◆ Task 1
In the SNAP II and SNAPPE II article header, on what date was the article published?
◆ Task 2
Pick up the SNAP II and SNAPPE II article header after its last sentence and continue it.

◆ Text segment
SNAP II and SNAPPE II as Predictors of Neonatal Mortality in a Pediatric Intensive Care Unit: Does Postnatal Age Play a Role?

Hospital General Pediátrico “Niños de Acosta Ñú”, Avenida de la Victoria and Bacigalupo, Reducto, 2160 San Lorenzo, Paraguay

Received 25 September 2013; Revised 21 December 2013; Accepted 2 January 2014; Published 26 February 2014

Academic Editor: Ju Lee Oei

Copyright © 2014 Mirta Noemi Mesquita Ramirez et al. This is an open access article distributed under the Creative Commons Attribution License, which permits unrestricted use, distribution, and reproduction in any medium, provided the original work is properly cited.

◆ Supplied records

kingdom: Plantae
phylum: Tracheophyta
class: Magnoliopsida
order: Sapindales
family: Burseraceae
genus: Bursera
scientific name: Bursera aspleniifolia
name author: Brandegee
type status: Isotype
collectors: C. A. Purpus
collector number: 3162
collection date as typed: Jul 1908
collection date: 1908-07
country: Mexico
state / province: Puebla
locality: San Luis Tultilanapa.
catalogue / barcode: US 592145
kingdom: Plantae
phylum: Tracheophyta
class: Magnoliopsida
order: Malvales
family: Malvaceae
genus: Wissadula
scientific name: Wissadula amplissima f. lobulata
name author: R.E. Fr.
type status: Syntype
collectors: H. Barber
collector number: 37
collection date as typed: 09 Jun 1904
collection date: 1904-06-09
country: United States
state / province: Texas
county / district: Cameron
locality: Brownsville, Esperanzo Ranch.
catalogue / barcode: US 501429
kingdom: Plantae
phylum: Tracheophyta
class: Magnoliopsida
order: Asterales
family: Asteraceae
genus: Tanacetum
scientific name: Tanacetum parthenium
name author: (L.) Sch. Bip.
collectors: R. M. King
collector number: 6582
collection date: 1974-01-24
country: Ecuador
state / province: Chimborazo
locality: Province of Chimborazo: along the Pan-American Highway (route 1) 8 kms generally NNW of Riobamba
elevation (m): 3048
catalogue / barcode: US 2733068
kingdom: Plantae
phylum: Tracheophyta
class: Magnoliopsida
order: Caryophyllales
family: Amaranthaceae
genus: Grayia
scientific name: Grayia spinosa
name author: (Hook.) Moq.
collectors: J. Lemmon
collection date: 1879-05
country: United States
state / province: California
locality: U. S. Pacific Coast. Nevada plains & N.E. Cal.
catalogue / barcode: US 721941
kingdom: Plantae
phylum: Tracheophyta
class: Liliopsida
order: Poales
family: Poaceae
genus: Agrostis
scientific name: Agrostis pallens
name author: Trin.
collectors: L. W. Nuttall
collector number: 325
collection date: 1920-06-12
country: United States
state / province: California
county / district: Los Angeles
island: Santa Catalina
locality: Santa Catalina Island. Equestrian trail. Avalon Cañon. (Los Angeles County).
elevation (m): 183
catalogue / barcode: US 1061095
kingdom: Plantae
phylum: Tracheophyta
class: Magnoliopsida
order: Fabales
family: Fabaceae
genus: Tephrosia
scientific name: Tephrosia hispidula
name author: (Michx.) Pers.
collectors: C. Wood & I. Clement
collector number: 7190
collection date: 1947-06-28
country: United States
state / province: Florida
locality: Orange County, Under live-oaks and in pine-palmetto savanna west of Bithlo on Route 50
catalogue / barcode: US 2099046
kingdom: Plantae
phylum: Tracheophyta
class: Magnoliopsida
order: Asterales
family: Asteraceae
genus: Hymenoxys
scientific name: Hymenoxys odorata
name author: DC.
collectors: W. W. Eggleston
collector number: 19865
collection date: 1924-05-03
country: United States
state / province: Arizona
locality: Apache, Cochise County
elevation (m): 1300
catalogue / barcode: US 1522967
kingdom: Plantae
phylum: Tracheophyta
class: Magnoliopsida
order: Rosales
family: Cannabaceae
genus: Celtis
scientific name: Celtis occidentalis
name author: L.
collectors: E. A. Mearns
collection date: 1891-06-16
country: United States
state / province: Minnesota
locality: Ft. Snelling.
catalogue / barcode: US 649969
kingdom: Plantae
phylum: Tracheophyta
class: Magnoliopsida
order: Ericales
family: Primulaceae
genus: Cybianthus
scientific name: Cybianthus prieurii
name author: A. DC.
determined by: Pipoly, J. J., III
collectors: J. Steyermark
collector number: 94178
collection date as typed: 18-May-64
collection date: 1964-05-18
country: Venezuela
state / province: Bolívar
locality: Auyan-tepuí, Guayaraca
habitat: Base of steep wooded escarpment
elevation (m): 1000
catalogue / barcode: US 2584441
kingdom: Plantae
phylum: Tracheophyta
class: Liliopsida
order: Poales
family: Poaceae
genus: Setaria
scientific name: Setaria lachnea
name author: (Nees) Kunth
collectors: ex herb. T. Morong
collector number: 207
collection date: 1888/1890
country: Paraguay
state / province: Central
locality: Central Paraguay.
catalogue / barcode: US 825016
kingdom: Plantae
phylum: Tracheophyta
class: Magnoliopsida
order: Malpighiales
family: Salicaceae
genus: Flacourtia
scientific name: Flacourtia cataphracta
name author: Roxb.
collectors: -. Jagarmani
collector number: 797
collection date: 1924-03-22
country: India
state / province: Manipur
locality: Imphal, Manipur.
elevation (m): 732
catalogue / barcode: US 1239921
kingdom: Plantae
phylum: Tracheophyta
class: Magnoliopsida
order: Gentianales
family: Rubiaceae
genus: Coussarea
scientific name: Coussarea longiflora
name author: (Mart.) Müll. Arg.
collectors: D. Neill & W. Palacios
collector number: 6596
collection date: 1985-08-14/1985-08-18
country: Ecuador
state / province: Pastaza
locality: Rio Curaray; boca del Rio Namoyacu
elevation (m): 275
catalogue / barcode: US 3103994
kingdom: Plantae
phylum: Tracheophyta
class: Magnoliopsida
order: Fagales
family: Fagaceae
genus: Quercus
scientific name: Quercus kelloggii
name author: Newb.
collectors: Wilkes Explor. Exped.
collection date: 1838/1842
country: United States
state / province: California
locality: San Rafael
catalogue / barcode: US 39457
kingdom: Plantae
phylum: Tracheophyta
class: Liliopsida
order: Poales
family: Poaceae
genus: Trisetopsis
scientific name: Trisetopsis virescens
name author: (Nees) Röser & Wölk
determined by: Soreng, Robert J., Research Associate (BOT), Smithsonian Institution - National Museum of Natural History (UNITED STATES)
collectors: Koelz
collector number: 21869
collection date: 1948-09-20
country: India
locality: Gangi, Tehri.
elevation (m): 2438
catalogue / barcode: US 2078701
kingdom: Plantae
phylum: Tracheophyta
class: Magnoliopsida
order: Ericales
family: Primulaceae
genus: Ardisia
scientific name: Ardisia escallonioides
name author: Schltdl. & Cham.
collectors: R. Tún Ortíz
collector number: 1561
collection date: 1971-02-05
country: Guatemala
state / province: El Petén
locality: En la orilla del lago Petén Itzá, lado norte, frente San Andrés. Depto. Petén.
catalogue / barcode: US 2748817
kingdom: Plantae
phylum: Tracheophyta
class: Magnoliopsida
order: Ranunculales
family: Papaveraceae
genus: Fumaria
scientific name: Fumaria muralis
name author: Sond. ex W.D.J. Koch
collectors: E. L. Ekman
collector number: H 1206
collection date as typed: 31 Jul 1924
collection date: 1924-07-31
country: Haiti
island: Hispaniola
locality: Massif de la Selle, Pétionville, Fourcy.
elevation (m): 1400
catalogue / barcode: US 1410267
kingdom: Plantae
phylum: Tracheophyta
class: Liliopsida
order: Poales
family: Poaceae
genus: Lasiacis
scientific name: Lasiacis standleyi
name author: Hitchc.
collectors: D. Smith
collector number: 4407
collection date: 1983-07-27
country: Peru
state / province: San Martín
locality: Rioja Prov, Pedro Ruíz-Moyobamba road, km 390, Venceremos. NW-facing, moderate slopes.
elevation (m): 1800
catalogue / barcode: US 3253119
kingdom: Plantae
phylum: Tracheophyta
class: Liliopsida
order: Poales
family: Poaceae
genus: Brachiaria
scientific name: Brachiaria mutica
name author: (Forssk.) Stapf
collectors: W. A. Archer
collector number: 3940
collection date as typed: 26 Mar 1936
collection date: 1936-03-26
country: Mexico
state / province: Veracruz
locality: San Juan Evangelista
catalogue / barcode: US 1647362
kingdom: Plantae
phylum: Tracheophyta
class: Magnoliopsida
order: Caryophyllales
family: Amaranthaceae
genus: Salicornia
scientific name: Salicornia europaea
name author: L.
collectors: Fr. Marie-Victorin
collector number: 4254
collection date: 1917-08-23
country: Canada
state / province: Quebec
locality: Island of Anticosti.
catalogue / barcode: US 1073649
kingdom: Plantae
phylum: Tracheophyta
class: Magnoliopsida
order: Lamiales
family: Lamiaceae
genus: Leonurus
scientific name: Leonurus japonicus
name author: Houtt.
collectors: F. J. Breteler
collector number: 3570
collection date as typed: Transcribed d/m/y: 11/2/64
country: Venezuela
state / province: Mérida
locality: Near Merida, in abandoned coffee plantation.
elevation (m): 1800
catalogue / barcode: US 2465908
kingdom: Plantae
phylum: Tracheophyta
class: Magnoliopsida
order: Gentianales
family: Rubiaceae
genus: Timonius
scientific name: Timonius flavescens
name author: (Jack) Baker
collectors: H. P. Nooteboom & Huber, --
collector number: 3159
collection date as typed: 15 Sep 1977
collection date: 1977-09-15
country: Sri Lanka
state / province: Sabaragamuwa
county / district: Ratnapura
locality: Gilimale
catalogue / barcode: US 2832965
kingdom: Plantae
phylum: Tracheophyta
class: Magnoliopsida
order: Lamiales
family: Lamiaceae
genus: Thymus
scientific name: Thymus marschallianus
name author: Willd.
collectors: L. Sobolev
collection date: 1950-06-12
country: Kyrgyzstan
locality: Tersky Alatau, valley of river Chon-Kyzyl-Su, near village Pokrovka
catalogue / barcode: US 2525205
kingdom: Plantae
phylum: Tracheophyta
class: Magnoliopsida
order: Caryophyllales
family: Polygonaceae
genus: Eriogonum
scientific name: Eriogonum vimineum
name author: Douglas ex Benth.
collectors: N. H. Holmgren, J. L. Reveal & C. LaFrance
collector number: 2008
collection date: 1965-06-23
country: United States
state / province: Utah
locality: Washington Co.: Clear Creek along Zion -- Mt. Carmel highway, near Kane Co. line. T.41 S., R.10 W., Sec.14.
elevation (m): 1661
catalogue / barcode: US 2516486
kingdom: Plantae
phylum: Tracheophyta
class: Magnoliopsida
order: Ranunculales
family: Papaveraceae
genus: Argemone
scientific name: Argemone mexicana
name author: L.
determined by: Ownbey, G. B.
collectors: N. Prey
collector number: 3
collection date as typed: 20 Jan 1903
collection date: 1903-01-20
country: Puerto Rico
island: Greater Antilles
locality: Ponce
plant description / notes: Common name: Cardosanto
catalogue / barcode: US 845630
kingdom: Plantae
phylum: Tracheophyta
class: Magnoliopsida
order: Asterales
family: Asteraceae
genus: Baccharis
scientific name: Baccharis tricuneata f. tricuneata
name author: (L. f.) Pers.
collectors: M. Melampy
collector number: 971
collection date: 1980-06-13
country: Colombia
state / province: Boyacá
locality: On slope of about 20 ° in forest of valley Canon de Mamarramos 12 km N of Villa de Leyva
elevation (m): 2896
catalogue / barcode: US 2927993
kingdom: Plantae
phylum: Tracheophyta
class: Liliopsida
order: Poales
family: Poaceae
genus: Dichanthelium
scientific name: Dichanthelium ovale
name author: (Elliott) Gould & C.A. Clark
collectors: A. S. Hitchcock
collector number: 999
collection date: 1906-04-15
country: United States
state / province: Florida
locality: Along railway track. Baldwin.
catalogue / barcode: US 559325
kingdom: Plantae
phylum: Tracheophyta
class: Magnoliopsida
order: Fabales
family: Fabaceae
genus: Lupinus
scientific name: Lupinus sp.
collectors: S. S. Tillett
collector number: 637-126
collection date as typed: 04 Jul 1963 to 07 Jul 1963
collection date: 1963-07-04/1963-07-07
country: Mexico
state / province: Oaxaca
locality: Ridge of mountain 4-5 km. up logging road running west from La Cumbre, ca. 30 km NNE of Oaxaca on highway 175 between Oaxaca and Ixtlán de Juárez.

◆ Answer area 1
26 February 2014

◆ Answer area 2
Introduction. In developing countries, a lack of decentralization of perinatal care leads to many high-risk births occurring in facilities that do not have NICU, leading to admission to a PICU. Objective. To assess SNAP II and SNAPPE II as predictors of neonatal death in the PICU. Methodology. A prospective study of newborns divided into 3 groups according to postnatal age: Group 1 (G1), of 0 to 6 days; Group 2 (G2) of 7 to 14 days; and Group 3 (G3), of 15 to 28 days. Variables analyzed were SNAP II, SNAPPE II, perinatal data, and known risk factors for death. The Hosmer-Lemeshow test and the receiver operating characteristics (ROC) curve were used with SPSS 17.0 for statistical analysis. An Alpha error <5% was considered significant. Results. We analyzed 290 newborns, including 192 from G1, 41 from G2, and 57 from G3. Mortality was similar in all 3 groups. Median SNAP II was higher in newborns that died in all 3 groups ( ). The area under the ROC curve for SNAP II for G1 was 0.78 (CI 95% 0.70–0.86), for G2 0.66 (CI 95% 0.37–0.94), and for G3 0.74 (CI 95% 0.53–0.93). The area under the ROC curve for SNAPPE II for G1 was 0.76 (CI 95% 0.67–0.85), for G2 0.60 (CI 95% 0.30–0.90), and for G3 0.74 (CI 95% 0.52–0.95). Conclusions. SNAP II and SNAPPE II showed moderate discrimination in predicting mortality. The results are not strong enough to establish the correlation between the score and the risk of mortality.